Bei Mühlefluh kann ein harmloses Lebkuchengebäck, das mit pastellfarbenen Streuseln und Zuckerguss liebevoll dekoriert ist, die Form einer Pistole annehmen und so den trügerischen ersten Blick Lügen strafen.

Die Innerschweizer Künstlerin untersucht in ihrer Arbeit Materialien auf ihre kulturelle Konnotation hin, jongliert mit Werten, verschränkt auf humorvolle Art Gewohntes so, dass sich dahinter eine abtrünnige Sicht der Welt eröffnet.

 

Die Einladungskarte von Barbara Mühlefluh gewissermassen «1:1».

 

So auch, wenn sich die Innerschweizer Künstlerin als Immobilienmaklerin betätigt und in einem wuchernden Komplex Wohnungen feilbietet. «zu vermieten» ist seit 2005 in Arbeit und besteht mittlerweile aus 1200 Wohnungen – allesamt Papierfaltschachteln mit zwei Fenstern. Unterschieden wird zwischen Nichtraucherräumen aus weissem Papier, Raucherwohnungen aus gelblichem und so genannten Slums aus Zeitungspapier. Letztere bilden die Vorstädte. Es handelt sich um sozialen Wohnungsbau, eine Miete auf Lebzeiten kostet in allen Kategorien 5 Franken, und wo man jeweils eingebaut wird, entscheidet die Künstlerin beim Aufbau. Dafür reist man als Mieter künftig mit der Siedlung mit und sieht sich in anderen Städten, Ausstellungsräumen oder Museen um – falls einem die Aussicht gewährt wird.

 

 

Auch die Arbeit für den Schaukasten kann komprimiert werden, hat in einer Papiertüte Platz und kann vor Ort in Varianten aufgebaut werden.

Die Künstlerin reist mit klassisch anmutenden Figuren an, 25 an der Zahl und zu jeder Figur gehört ein weisses Söckelchen.
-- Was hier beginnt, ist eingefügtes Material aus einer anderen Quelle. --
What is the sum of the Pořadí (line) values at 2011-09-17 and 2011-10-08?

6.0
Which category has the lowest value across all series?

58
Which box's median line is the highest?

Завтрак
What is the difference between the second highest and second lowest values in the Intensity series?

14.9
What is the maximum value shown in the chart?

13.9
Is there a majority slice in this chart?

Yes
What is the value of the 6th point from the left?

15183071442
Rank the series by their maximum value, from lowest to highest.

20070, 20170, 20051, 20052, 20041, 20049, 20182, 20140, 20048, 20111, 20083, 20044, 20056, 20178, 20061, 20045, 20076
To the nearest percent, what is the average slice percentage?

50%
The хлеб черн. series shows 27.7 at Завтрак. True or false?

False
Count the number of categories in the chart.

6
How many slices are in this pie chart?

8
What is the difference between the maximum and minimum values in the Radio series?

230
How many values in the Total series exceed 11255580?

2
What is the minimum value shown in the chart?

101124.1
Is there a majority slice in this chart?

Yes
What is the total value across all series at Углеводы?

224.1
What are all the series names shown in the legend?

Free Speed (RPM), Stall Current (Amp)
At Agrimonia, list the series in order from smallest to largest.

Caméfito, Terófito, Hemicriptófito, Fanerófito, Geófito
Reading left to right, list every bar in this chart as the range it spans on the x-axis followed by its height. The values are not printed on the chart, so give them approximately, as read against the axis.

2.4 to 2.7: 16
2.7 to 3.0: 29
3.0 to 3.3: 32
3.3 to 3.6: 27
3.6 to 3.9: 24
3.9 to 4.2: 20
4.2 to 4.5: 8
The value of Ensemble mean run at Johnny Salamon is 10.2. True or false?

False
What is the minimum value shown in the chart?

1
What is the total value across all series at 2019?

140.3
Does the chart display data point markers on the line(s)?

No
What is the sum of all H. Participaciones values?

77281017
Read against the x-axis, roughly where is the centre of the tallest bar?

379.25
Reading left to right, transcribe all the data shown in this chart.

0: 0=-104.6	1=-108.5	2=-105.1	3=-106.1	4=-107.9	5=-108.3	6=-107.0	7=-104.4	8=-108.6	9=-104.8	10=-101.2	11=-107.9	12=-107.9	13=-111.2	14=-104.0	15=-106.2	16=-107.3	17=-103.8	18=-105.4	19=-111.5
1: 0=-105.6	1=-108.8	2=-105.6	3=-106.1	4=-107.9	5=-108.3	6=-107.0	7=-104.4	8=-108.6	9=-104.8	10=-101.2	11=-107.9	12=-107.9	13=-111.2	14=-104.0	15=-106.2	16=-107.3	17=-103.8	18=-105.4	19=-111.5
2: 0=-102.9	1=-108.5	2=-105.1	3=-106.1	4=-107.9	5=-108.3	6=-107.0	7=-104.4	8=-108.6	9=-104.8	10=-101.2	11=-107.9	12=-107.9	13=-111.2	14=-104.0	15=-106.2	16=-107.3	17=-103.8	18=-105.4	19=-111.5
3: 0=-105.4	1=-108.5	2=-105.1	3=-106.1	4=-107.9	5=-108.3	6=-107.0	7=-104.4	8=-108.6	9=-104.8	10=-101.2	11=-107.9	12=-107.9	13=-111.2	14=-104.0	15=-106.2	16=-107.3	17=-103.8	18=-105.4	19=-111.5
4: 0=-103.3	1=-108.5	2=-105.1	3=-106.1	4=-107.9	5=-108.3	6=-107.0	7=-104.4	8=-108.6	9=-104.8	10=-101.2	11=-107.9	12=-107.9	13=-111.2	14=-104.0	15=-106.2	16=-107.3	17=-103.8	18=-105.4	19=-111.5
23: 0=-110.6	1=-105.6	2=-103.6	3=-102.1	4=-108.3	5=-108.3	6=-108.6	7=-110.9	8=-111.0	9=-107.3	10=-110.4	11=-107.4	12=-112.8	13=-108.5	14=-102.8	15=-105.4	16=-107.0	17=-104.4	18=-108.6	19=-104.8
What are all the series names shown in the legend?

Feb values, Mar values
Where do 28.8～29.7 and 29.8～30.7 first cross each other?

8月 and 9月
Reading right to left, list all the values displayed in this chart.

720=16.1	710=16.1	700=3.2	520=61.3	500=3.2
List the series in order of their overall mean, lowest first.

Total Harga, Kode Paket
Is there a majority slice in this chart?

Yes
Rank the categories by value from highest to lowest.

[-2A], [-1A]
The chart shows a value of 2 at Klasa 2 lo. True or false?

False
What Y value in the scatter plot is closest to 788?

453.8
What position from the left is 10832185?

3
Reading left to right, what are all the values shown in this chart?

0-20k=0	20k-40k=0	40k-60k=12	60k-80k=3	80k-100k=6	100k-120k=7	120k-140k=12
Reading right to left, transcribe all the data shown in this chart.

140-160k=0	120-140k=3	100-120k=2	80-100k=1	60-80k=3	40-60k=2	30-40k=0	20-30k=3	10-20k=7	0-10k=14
Mit Figur und Sockel übernimmt Mühlefluh eine Konvention des Ausstellens. Und hier setzt auch gleich die Hinterlist ein: Die Figuren sind aus schwarzem Silikon, dem Material, das Architekten und Maler zu vermeiden versuchen, da es nur abdichten kann. Übermalbar ist es nie mehr, kein Lösungsmittel weiss es zu entfernen, stinken tut’s und bei der Verarbeitung sind die Hände sofort verschmiert. Kein unangenehmeres Material also, als dieses. Aber plastisch allemal und dank dem eingebauten Draht bleiben die Figuren beweglich und formbar – wie die Gliederpuppen, mit denen man in akademischer Tradition das figürliche Zeichnen ohne Modell erlernt.

 

Einblicke in den Schaukasten ...

 

Der Schaukasten ist zu einem musealen «white cube» umgebaut, in dem Figuren und Sockel miteinander in unterschiedlicher Weise korrespondieren. Figuren stehen, liegen oder hocken auf, an, unter und neben Sockeln – die Liegende infolge Sturzes vom Sockel. Verspielt wird Menschlich-Allzumenschliches mit bissigem Humor aufgefächert und vorgeführt.

Ein leerer Sockel verweist auf jene kecke Figur, welche sich verselbstständigt hat und ausgebrochen ist, um sich umzusehen oder gar in Herisau spazieren zu gehen, wo wir ihr allenfalls 1:1 begegnen.